The other big hope for BT is television over the internet (IPTV). BT plans to launch its own service, BT TV, in the autumn for its broadband customers. If it works, it will reduce churn and increase revenues by charging for content. But BT TV presents a huge technical challenge, as the box will have to be able to stream live television as well as downloaded content, while the network will have to have the capacity to deliver this.

Scott Morrison, the research director at technology consultancy Gartner, says for BT TV to be attractive to customers, it must offer unique content. BT has already signed deals with Paramount, Warner Music, the BBC and Big Brother producers Endemol, but it faces stiff competition in the IPTV market from content-rich Sky, which will launch its television on the internet service with Easynet in the summer. "BT TV is not going fast enough or far enough in terms of offering unique content," says Mr Morrison.

BT's best chance of success in these new markets is to move quickly, he argues. "If it can sign up enough customers to its VoIP and BT TV services early enough, it will create a barrier to entry for other companies." But so far, this is not happening. A recent report from Continental Research found that BT has just 6 per cent of the tiny (but potentially huge) VoIP market in the UK, behind Skype (with almost half) and Microsoft, with a fifth.

Such doubts have raised the spectre of a private-equity consortium buying the company.
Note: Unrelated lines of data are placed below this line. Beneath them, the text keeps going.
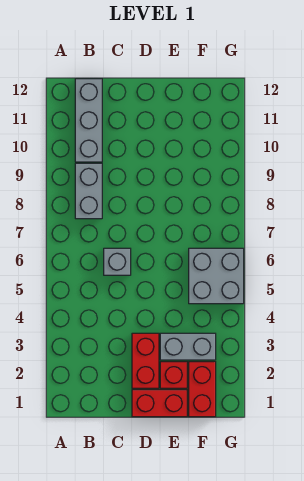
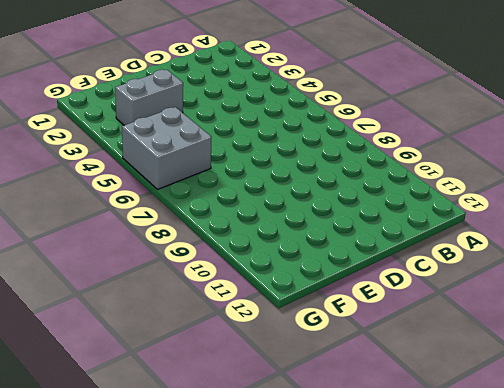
none -> grey brick B8:B9 level 1
none -> grey brick B10:B12 level 1

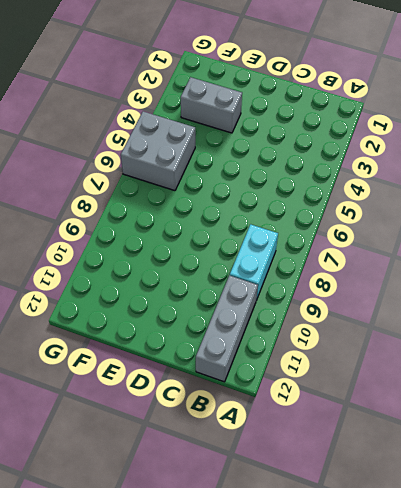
cyan brick B8:B9 level 1 -> grey brick B8:B9 level 1
none -> grey brick C6 level 1
none -> red brick D1:E1 level 1

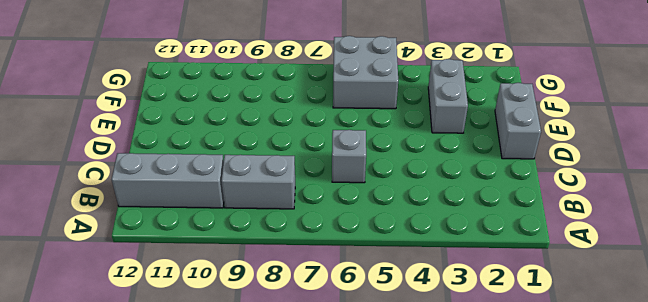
grey brick D1:E1 level 1 -> red brick D1:E1 level 1
none -> red brick D2:D3 level 1
none -> red brick E2 level 1

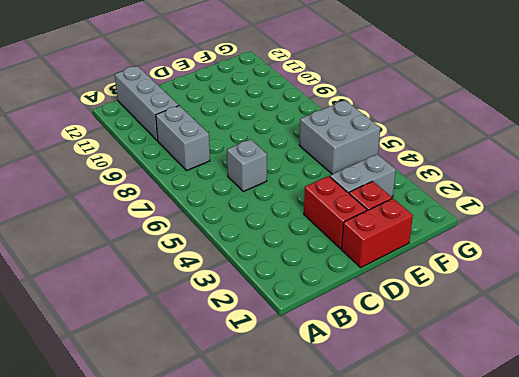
none -> red brick F1:F2 level 1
BT's high cash flows (£5bn revenue last quarter) and its network, which could be used as collateral to raise loans, are attractive for buyout firms.

But DKW's Mr Morton says: "BT is a difficult asset. It doesn't have a break-up angle." Analysts say its revenues from old businesses are declining, and the new-wave revenues are unpredictable, making a highly leveraged bid risky.

Mr Verwaayen knows that if his revolution does not start bearing fruit soon, shareholders' loyalty to management will waver. And at BT, he doesn't even have Thierry Henry on his side.

Five issues to worry Ben Verwaayen

Fixed line decline: BT's traditional business of handling fixed-line voice calls is evaporating and will ultimately disappear. In the past two years, the former monopoly has seen its share of the market drop from 69 per cent to 53 per cent. Cheap phone calls over the internet (VoIP) cut further into the business and the growing primacy of the mobile phone means some people cut off their fixed-line services altogether.

Local Loop Unbundling (LLU): This process, mandated by Ofcom, obliged BT's chief executive, Ben Verwaayen to open the company's "last mile"to competitors such as Easynet and Bulldog, allowing them to offer their own upgraded broadband and voice services directly to customers in competition to BT.

Pension Gap: BT's pension deficit, though reducing, stands at £1.8bn. The Government issued a "crown guarantee" when BT was privatised in 1984, which is understood to mean that if the group goes bust it will cover up to 75 per cent of its pension liabilities. The clarification of the scope of the pension deficit could stimulate private equity interest in BT.

Television over the internet (IPTV): Analysts hail this as the big hope for BT. It aims to launch BT TV this autumn for its broadband customers, allowing viewers to watch streamed channels as well as downloaded content. But it faces stiff competition from the likes of BSkyB, soon to launch its own IPTV service.

Regulation: Despite setting up Openreach and quickening the pace of LLU, BT still faces regulation by Ofcom it sees as unfair. This was put in place when BT was still a monopoly.